> _SELECTION_
It doesn't add it to be tracked but the error box that pops up displays text from the achievement itself which leads me to believe its possible to get this one too.

*edit*

Also to remove the above tracking(requires a relogg);
/script RemoveTrackedAchievement(GetTrackedAchievements())

----------


## Cynosaur

I'm having the same issue as Johnad, should I restart? Been waiting on 7/7 without any more spawning for a while.

----------


## Fadelol

> I'm having the same issue as Johnad, should I restart? Been waiting on 7/7 without any more spawning for a while.


Yes, you should probably try again if you have been waiting on 7/7 without additional spawns for a while.

----------


## Zomtorg

> /script AddTrackedAchievement(5365)
> 
> It doesn't add it to be tracked but the error box that pops up displays text from the achievement itself which leads me to believe its possible to get this one too.
> 
> *edit*
> 
> Also to remove the above tracking(requires a relogg);
> /script RemoveTrackedAchievement(GetTrackedAchievements())

> _TO BE DONE_
1 - In the forum thread, which count has Cynosaur been waiting on?
2 - Rewrite the paragraph of the forum thread that begins "I'm having the same issue as Johnad" as a shorter, plain statement.
3 - Summarize the forum thread in two sentences.

(Data items)
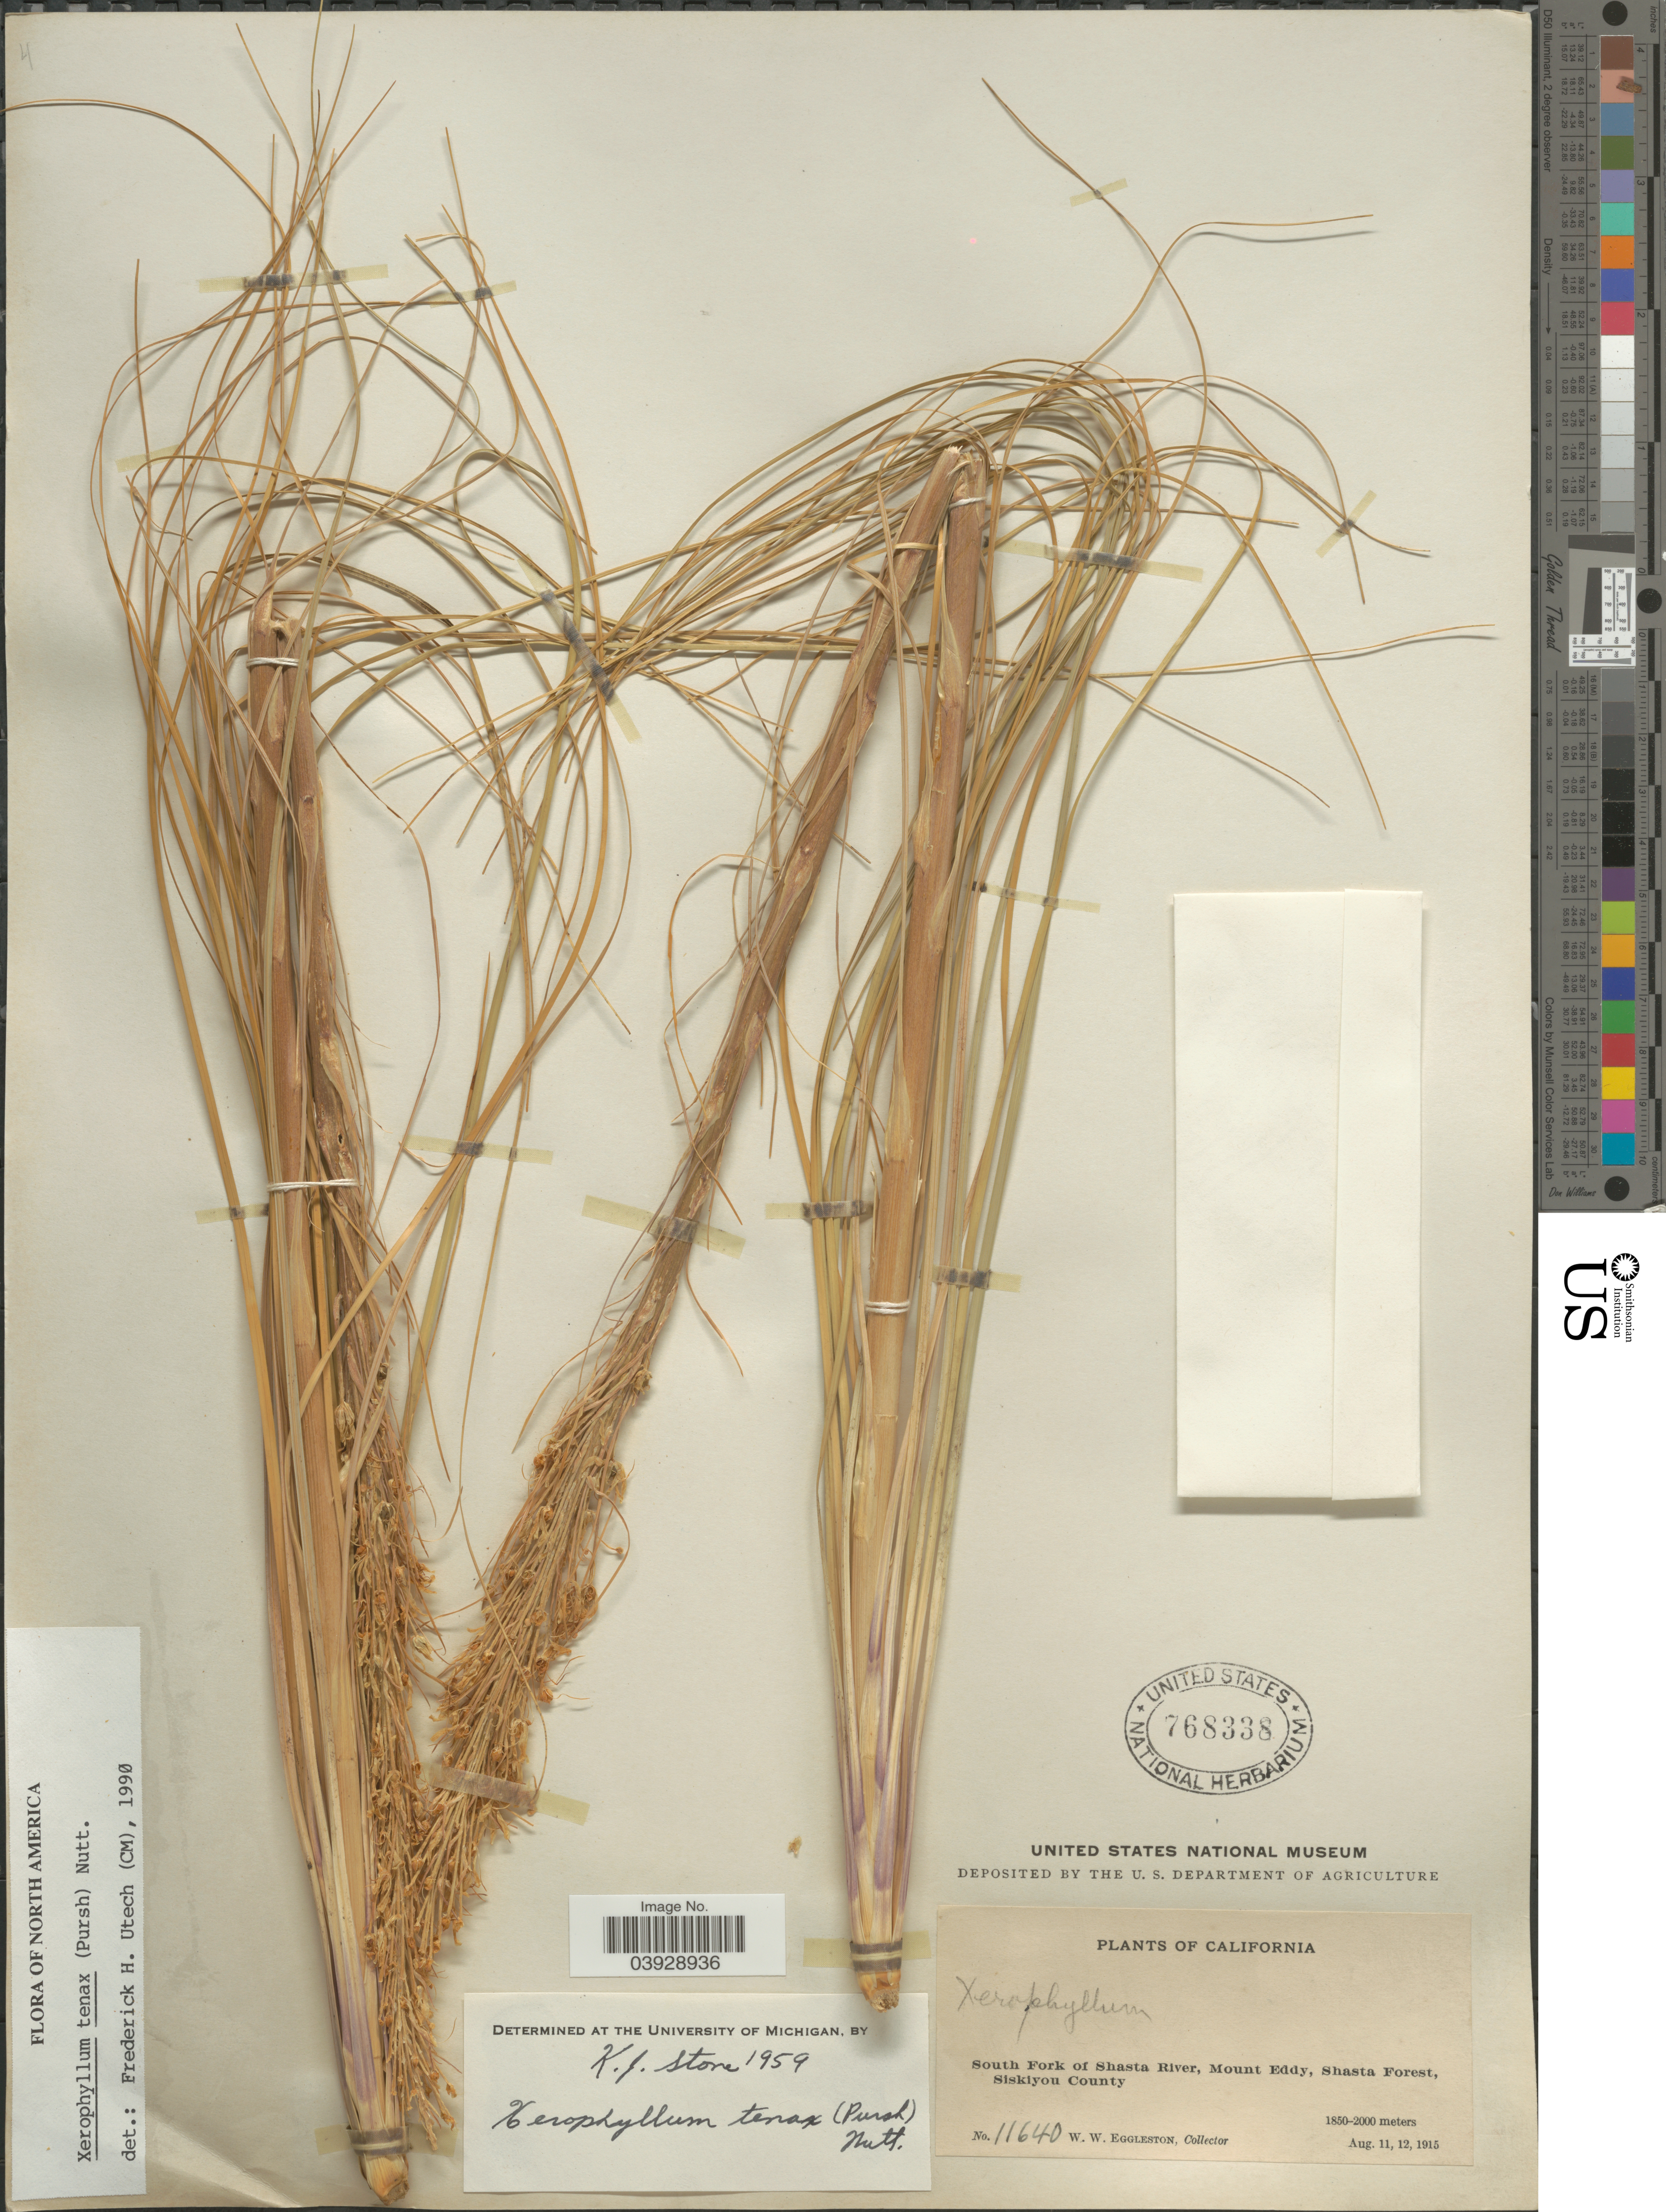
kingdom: Plantae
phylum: Tracheophyta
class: Liliopsida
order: Liliales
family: Melanthiaceae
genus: Xerophyllum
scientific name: Xerophyllum tenax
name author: (Pursh) Nutt.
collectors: W. W. Eggleston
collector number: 11640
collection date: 1915-08-11/1915-08-12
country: United States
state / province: California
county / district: Siskiyou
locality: South Fork of Shasta River, Mount Eddy, Shasta Forest, Siskiyou County.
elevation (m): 1850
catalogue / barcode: US 768338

> _EXERCISE RESPONSES_
1 - 7/7

2 - Cynosaur has the same problem as Johnad: stuck at 7/7 for a while with nothing more spawning, and asks whether to restart.

3 - A poster says a script command doesn't add an achievement to tracking, but the resulting error box shows the achievement's text, which suggests it can be obtained, and gives a command to remove the tracking that requires a relog. Cynosaur, stuck at 7/7 with no further spawns, asks whether to restart, and Fadelol replies that trying again is probably the right move.